Don't let perks blind you from bad culture - abbottry
http://ryanabbott.com/dont-let-perks-blind-you-from-bad-culture

======
lostnet
Hmm, I use perks as a significant way to judge a company, but more isn't
necessarily better. You must always ask what? why?

Do the perks fit with the industry and intentions of the company? Are the
perks well thought out and canceled when they are a detriment to the company
and/or employees?

I've always worked for companies with unlimited coffee and some group outings.
I would be largely for companies with unlimited fruit juices, functional
athletics centers, well thought out awarded perks, etc.

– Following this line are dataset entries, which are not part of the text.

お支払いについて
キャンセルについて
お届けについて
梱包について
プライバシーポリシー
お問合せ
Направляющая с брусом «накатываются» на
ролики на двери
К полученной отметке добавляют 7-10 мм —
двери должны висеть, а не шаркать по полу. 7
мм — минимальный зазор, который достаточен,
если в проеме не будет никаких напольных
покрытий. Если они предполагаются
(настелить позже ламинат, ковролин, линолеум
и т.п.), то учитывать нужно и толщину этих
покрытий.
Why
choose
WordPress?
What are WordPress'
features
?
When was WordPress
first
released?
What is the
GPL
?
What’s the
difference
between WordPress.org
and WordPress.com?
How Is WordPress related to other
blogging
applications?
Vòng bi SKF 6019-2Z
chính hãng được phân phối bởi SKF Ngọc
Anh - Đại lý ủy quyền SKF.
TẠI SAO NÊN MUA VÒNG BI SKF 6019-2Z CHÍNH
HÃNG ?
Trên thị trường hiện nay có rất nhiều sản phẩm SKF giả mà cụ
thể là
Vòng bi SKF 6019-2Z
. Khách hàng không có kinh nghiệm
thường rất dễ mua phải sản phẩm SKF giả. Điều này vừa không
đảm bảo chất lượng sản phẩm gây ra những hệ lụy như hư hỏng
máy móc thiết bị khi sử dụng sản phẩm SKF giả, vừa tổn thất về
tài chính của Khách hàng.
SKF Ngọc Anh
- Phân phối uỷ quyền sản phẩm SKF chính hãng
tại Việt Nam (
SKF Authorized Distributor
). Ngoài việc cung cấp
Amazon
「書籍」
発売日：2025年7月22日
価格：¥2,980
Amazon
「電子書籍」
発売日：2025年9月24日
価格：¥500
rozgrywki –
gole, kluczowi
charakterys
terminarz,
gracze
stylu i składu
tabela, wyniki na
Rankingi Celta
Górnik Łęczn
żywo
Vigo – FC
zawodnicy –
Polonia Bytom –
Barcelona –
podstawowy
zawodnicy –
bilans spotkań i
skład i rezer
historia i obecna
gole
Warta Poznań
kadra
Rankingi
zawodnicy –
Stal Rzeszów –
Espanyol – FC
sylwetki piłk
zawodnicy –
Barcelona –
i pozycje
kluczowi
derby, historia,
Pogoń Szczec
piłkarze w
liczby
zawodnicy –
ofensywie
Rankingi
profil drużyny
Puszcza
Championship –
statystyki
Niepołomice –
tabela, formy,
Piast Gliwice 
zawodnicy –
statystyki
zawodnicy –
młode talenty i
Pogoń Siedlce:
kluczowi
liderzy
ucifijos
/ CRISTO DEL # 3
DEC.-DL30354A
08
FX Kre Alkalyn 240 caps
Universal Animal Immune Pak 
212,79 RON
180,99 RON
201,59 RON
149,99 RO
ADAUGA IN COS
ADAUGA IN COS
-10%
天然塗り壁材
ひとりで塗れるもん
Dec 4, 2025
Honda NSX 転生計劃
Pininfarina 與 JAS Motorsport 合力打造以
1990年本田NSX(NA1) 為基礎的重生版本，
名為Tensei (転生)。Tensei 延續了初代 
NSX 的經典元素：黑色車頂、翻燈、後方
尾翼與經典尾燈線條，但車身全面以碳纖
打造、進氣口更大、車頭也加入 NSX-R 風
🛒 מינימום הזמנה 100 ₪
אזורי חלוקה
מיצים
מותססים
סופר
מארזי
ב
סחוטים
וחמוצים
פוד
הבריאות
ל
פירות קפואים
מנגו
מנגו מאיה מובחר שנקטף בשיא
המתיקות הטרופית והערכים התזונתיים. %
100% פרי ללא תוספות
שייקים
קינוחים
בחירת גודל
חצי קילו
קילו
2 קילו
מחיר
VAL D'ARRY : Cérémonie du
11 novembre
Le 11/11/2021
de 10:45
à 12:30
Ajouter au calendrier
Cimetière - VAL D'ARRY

Yet, I am very skeptical of companies with free soda. For example, Netscape
was very short sighted and ended up with similar (and perhaps newly diabetic)
employees. I love some of their results, but as a company I am glad they went
and I wish they went earlier, certainly before their server products were
considered an asset..

Similarly, I am not swayed by lots of stock options (is there a reason they
are so frivolous with them? Is this place so miserable that vesting periods
are all that can keep me here?) But I expect some together with a heartfelt
apology for not giving me more from a manager who seriously tried.

Perks should be the food for conversation on the topic of compensation. (Or
some such HR fueled poetic nonsense.)

------
_random_
"everything in their power to make you successful and happy" ... except for
sharing more than 1%.